## What this task involves
Copy each line of the listing below where the word "thumb" turns up.

## Working data
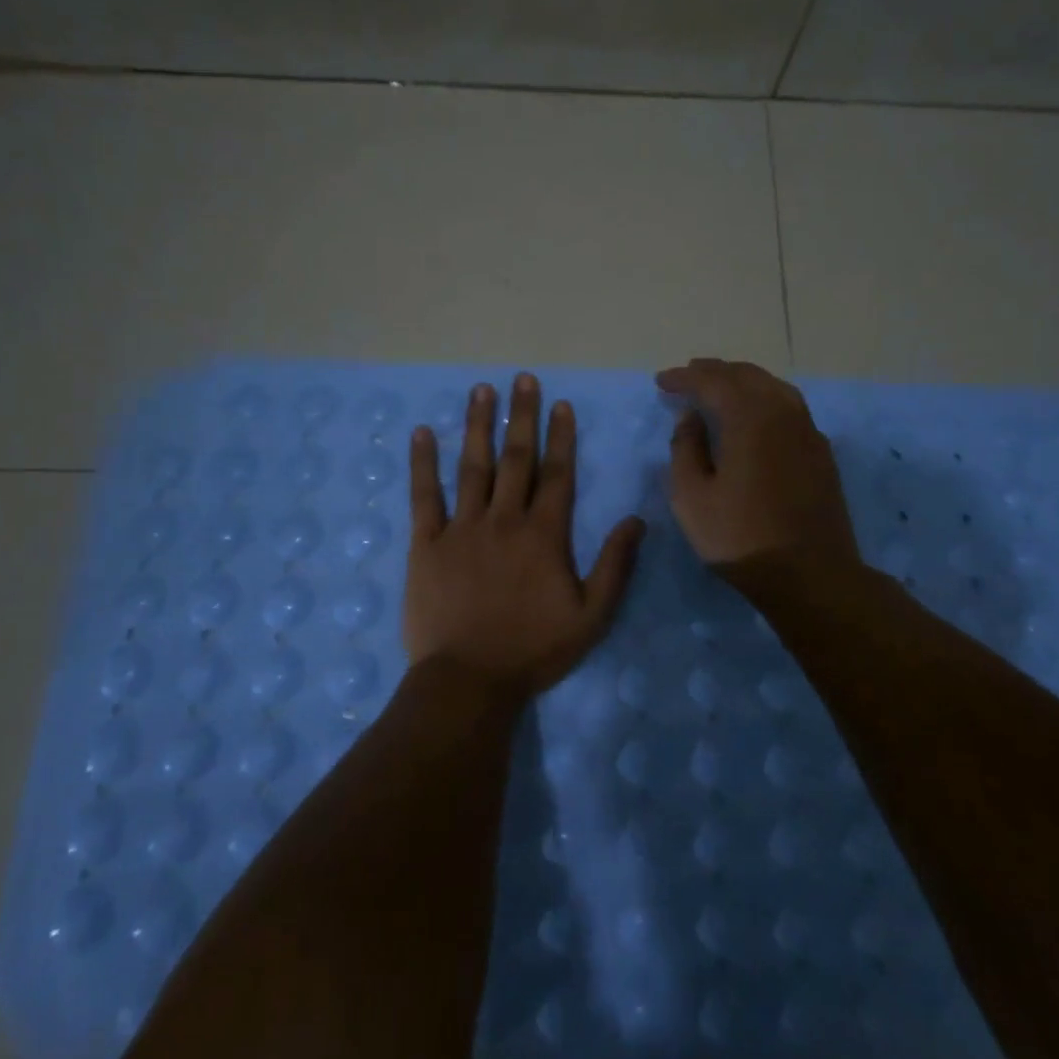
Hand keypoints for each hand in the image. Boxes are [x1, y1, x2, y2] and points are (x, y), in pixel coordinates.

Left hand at [403, 374, 644, 695]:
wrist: (469, 680)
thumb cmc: (533, 650)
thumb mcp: (591, 616)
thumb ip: (615, 565)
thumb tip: (636, 519)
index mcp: (544, 535)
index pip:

## Answer to the exercise
thumb cmc: (533, 650)
thumb mcp: (591, 616)
thumb ip: (615, 565)
thumb tip: (636, 519)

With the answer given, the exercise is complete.